##topic

You are climbing a stair case. It takes n steps to reach to the top.

Each time you can either climb 1 or 2 steps. In how many distinct ways can you climb to the top?

Note: Given n will be a positive integer.

```
//
var climbStairs = function(n) {
if (n <= 2) {
return n;
}
return climbStairs(n - 1) + climbStairs(n - 2);
};
//
var climbStairs = function(n) {
if (n <= 2) return n;
var lastLast = 1;
var last = 2;
var now = lastLast + last;
var time = n - 2;
while (time--) {
now = lastLast + last;
lastLast = last;
last = now;
}
return now;
};
```

This problem is a dynamic programming problem.
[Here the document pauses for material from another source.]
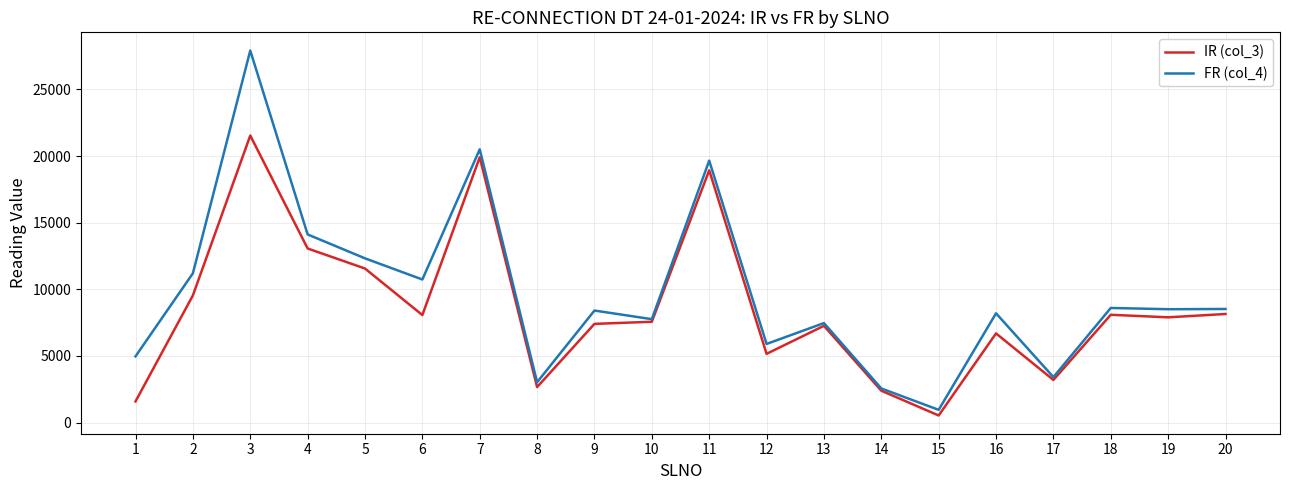

What are all the series names shown in the legend?

IR (col_3), FR (col_4)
You can think about it in the following ways: 1. When I am on the xth ladder, I have two choices: once I go up the 1st ladder and once I go up the 2nd ladder. Thinking in reverse, when I When I climbed to the nth ladder, I had two choices in the last step: one time to go up the 1st step ladder and one time to go up the 2nd step ladder, that is, F(n) = F(n-1) + F(n-2) , So we can easily solve it in a recursive way; 2. We can already convert a problem into the sum of two sub-problems. Now we only need to know the solution of the bottom problem to solve the problem. Obviously n = When 1, the result is 1, and when n = 2, the result is 2;

We can continuously find the third result based on the results of the first two, without using recursion, simply save the results of the first two calculations to get the final result through a loop.